Data supplied below:

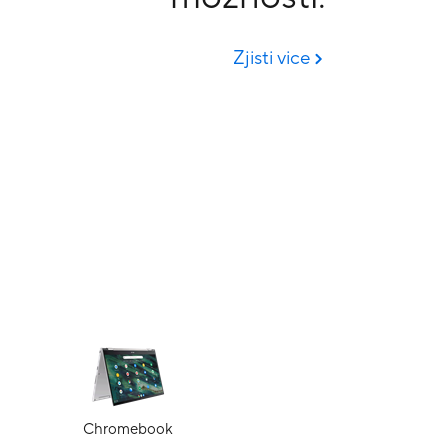
Zjisti vice
Chromebook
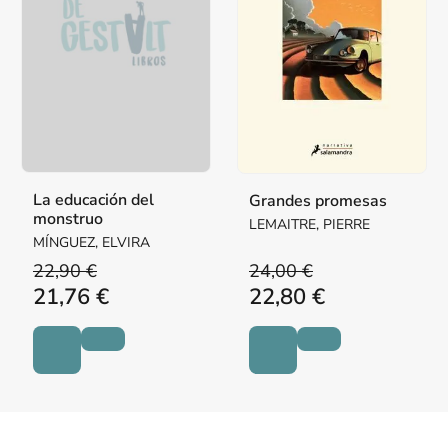
La educación del
Grandes promesas
monstruo
LEMAITRE, PIERRE
MÍNGUEZ, ELVIRA
22,90 €
24,00 €
21,76 €
22,80 €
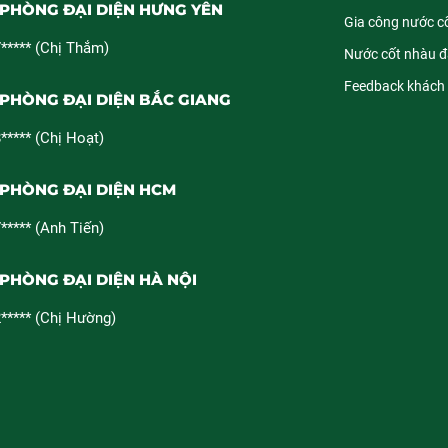
PHÒNG ĐẠI DIỆN HƯNG YÊN
Gia công nước c
***** (Chị Thắm)
Nước cốt nhàu 
Feedback khách
PHÒNG ĐẠI DIỆN BẮC GIANG
***** (Chị Hoạt)
 PHÒNG ĐẠI DIỆN HCM
***** (Anh Tiến)
PHÒNG ĐẠI DIỆN HÀ NỘI
***** (Chị Hường)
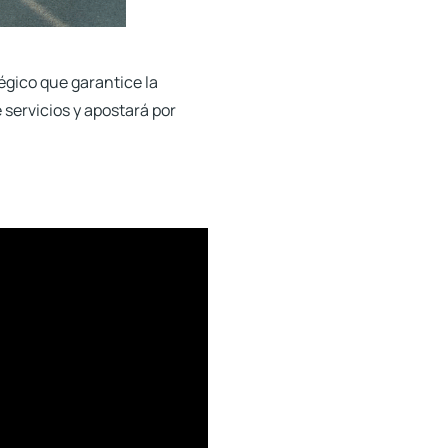
égico que garantice la
 servicios y apostará por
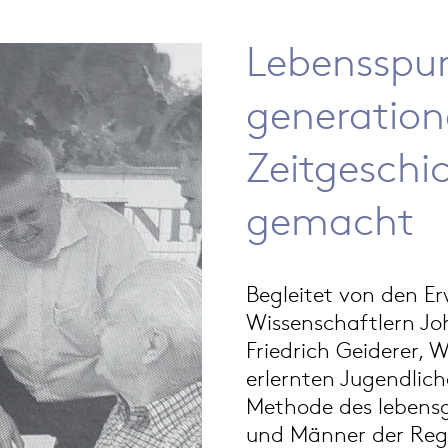
Lebensspur
generation
Zeitgeschi
gemacht
Begleitet von den 
Wissenschaftlern Jo
Friedrich Geiderer, 
erlernten Jugendlich
Methode des lebensg
und Männer der Reg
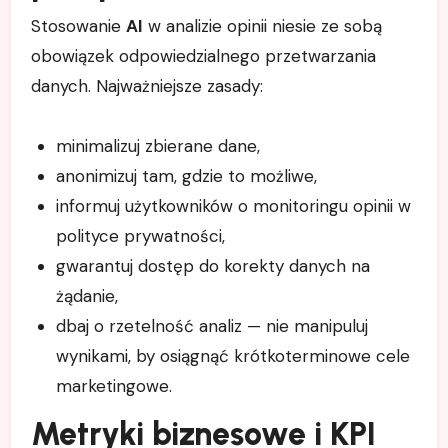
Stosowanie
AI
w analizie opinii niesie ze sobą
obowiązek odpowiedzialnego przetwarzania
danych. Najważniejsze zasady:
minimalizuj zbierane dane,
anonimizuj tam, gdzie to możliwe,
informuj użytkowników o monitoringu opinii w
polityce prywatności,
gwarantuj dostęp do korekty danych na
żądanie,
dbaj o rzetelność analiz — nie manipuluj
wynikami, by osiągnąć krótkoterminowe cele
marketingowe.
Metryki biznesowe i KPI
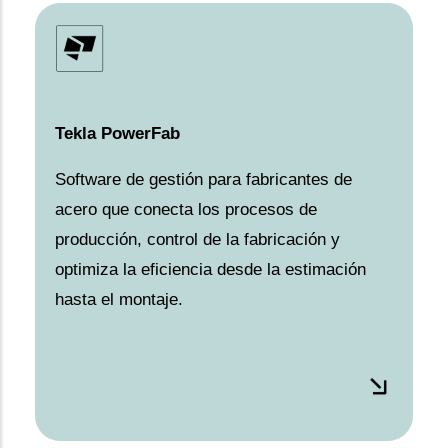
Tekla PowerFab
Software de gestión para fabricantes de
acero que conecta los procesos de
producción, control de la fabricación y
optimiza la eficiencia desde la estimación
hasta el montaje.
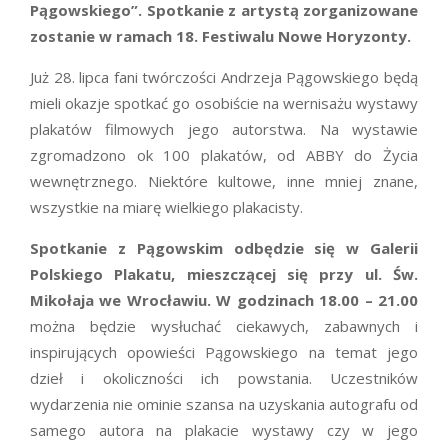
Pągowskiego”. Spotkanie z artystą zorganizowane
zostanie w ramach 18. Festiwalu Nowe Horyzonty.
Już 28. lipca fani twórczości Andrzeja Pągowskiego będą
mieli okazje spotkać go osobiście na wernisażu wystawy
plakatów filmowych jego autorstwa. Na wystawie
zgromadzono ok 100 plakatów, od ABBY do Życia
wewnętrznego. Niektóre kultowe, inne mniej znane,
wszystkie na miarę wielkiego plakacisty.
Spotkanie z Pągowskim odbędzie się w Galerii
Polskiego Plakatu, mieszczącej się przy ul. Św.
Mikołaja we Wrocławiu. W godzinach 18.00 – 21.00
można będzie wysłuchać ciekawych, zabawnych i
inspirujących opowieści Pągowskiego na temat jego
dzieł i okoliczności ich powstania. Uczestników
wydarzenia nie ominie szansa na uzyskania autografu od
samego autora na plakacie wystawy czy w jego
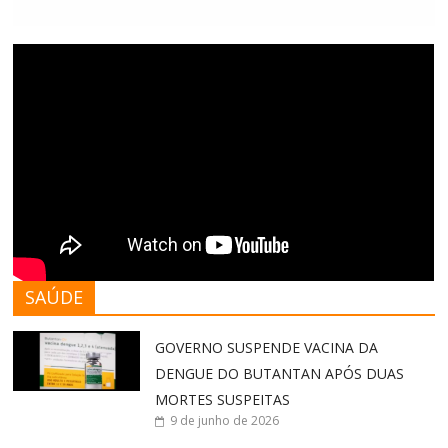
SAÚDE
GOVERNO SUSPENDE VACINA DA
DENGUE DO BUTANTAN APÓS DUAS
MORTES SUSPEITAS
9 de junho de 2026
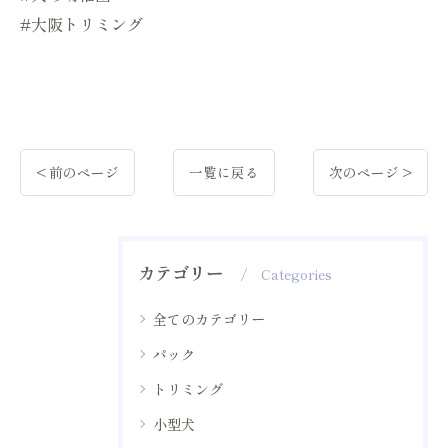
#大阪トリミング
< 前のページ
一覧に戻る
次のページ >
カテゴリー
Categories
全てのカテゴリー
パック
トリミング
小型犬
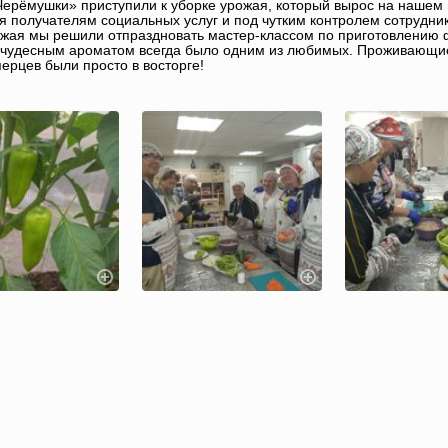
ерёмушки» приступили к уборке урожая, который вырос на нашем 
я получателям социальных услуг и под чутким контролем сотрудни
жая мы решили отпраздновать мастер-классом по приготовлению
 чудесным ароматом всегда было одним из любимых. Проживающие 
перцев были просто в восторге!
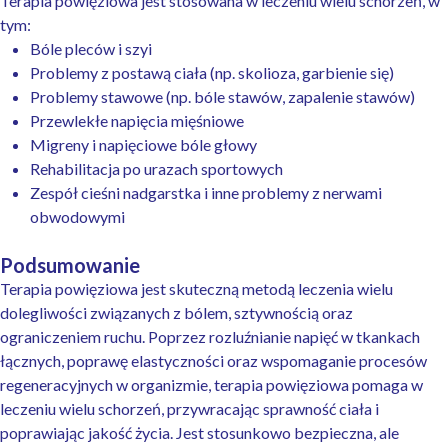
Terapia powięziowa jest stosowana w leczeniu wielu schorzeń, w
tym:
Bóle pleców i szyi
Problemy z postawą ciała (np. skolioza, garbienie się)
Problemy stawowe (np. bóle stawów, zapalenie stawów)
Przewlekłe napięcia mięśniowe
Migreny i napięciowe bóle głowy
Rehabilitacja po urazach sportowych
Zespół cieśni nadgarstka i inne problemy z nerwami
obwodowymi
Podsumowanie
Terapia powięziowa jest skuteczną metodą leczenia wielu
dolegliwości związanych z bólem, sztywnością oraz
ograniczeniem ruchu. Poprzez rozluźnianie napięć w tkankach
łącznych, poprawę elastyczności oraz wspomaganie procesów
regeneracyjnych w organizmie, terapia powięziowa pomaga w
leczeniu wielu schorzeń, przywracając sprawność ciała i
poprawiając jakość życia. Jest stosunkowo bezpieczna, ale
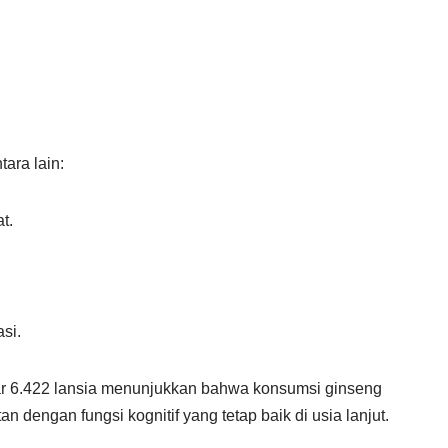
ara lain:
t.
si.
tar 6.422 lansia menunjukkan bahwa konsumsi ginseng
an dengan fungsi kognitif yang tetap baik di usia lanjut.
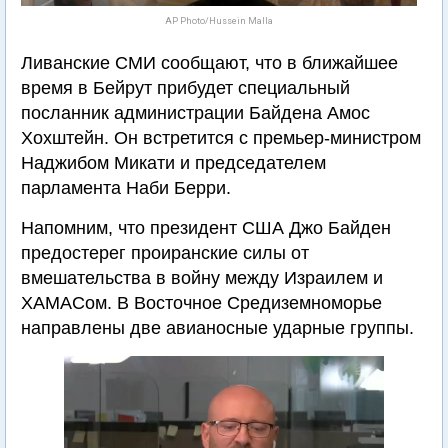
AP Photo/Hussein Malla
Ливанские СМИ сообщают, что в ближайшее
время в Бейрут прибудет специальный
посланник администрации Байдена Амос
Хохштейн. Он встретится с премьер-министром
Наджибом Микати и председателем
парламента Наби Берри.
Напомним, что президент США Джо Байден
предостерег проиранские силы от
вмешательства в войну между Израилем и
ХАМАСом. В Восточное Средиземноморье
направлены две авианосные ударные группы.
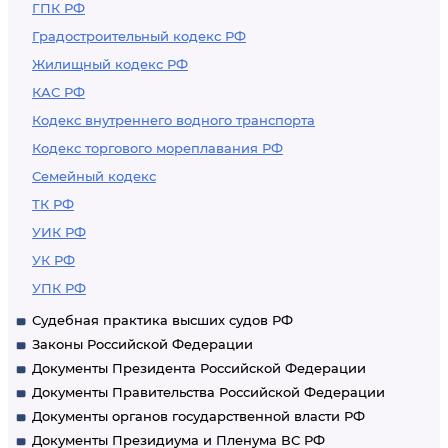
ГПК РФ
Градостроительный кодекс РФ
Жилищный кодекс РФ
КАС РФ
Кодекс внутреннего водного транспорта
Кодекс торгового мореплавания РФ
Семейный кодекс
ТК РФ
УИК РФ
УК РФ
УПК РФ
Судебная практика высших судов РФ
Законы Российской Федерации
Документы Президента Российской Федерации
Документы Правительства Российской Федерации
Документы органов государственной власти РФ
Документы Президиума и Пленума ВС РФ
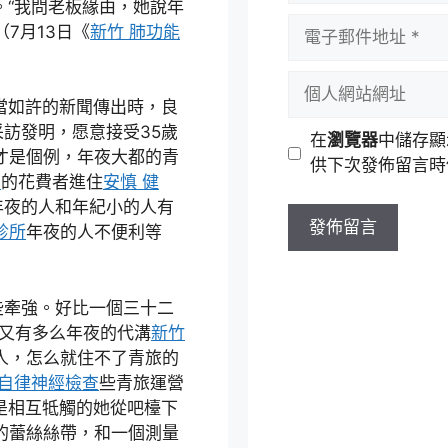
。“我問老板緣由，她說年
者
電
7月13日《
新竹 肺功能
名
子
稱
郵
個
件
人
當如許的新聞傳出時，良
地
網
訪發明，愿意接受35歲
在
瀏覽器
中儲存顯
址
站
才是個例，年夜大都的青
供下次發佈留言時
網
波
的花費者進住
安慎 健
址
年夜的人和年紀小的人有
診所
年夜的人不便利等
些牽強。好比一個三十二
又有多么年夜的代溝
新竹
人，怎么就住不了青旅的
 自律神經檢查
些青旅運營
是相互牴觸的她從吧檯下
的蕾絲絲帶，和一個測量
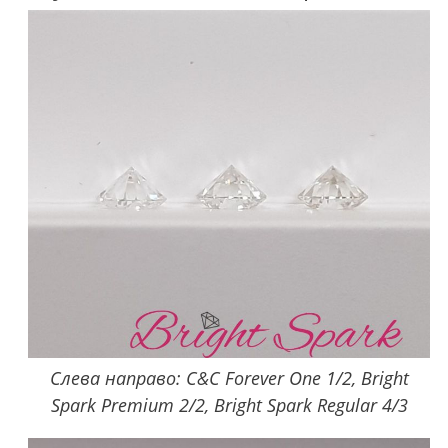
Слева направо: C&C Forever One 1/2, Bright
Spark Premium 2/2, Bright Spark Regular 4/3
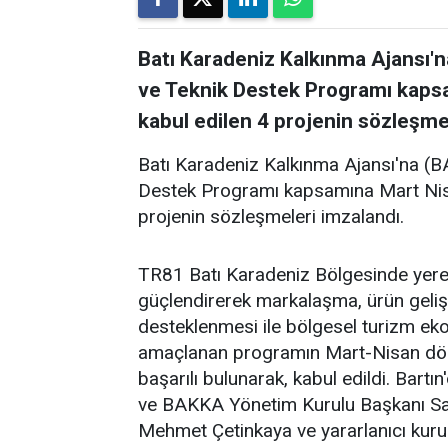
Batı Karadeniz Kalkınma Ajansı'
ve Teknik Destek Programı kaps
kabul edilen 4 projenin sözleşme
Batı Karadeniz Kalkınma Ajansı'na (
Destek Programı kapsamına Mart Nis
projenin sözleşmeleri imzalandı.
TR81 Batı Karadeniz Bölgesinde yere
güçlendirerek markalaşma, ürün geliş
desteklenmesi ile bölgesel turizm eko
amaçlanan programın Mart-Nisan dön
başarılı bulunarak, kabul edildi. Bartın
ve BAKKA Yönetim Kurulu Başkanı Say
Mehmet Çetinkaya ve yararlanıcı kurum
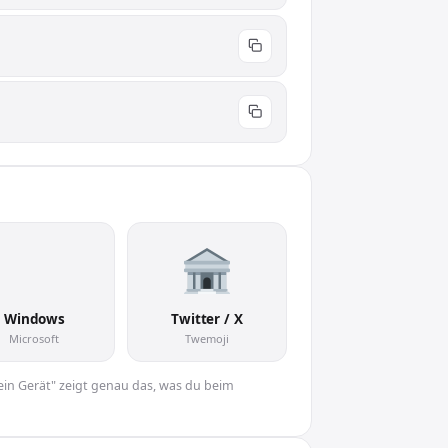
🏦
Windows
Twitter / X
Microsoft
Twemoji
Dein Gerät" zeigt genau das, was du beim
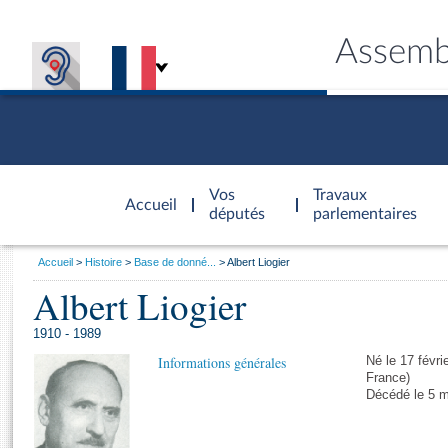
Assemb
Accèder à
la page
Vos
Travaux
Accueil
d'accueil
députés
parlementaires
Vous
Accueil
Histoire
Base de donné...
Albert Liogier
êtes
Albert Liogier
Général
ici
CONNEX
TRAVA
CONNA
DÉC
:
1910 - 1989
Informations générales
Né le 17 févri
France)
Décédé le 5 m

End of Data supplied.

• Exercise
Every line that holds the word "wielu" should be copied from the records above.

• Exercise output
Terapia powięziowa jest stosowana w leczeniu wielu schorzeń, w
Terapia powięziowa jest skuteczną metodą leczenia wielu
leczeniu wielu schorzeń, przywracając sprawność ciała i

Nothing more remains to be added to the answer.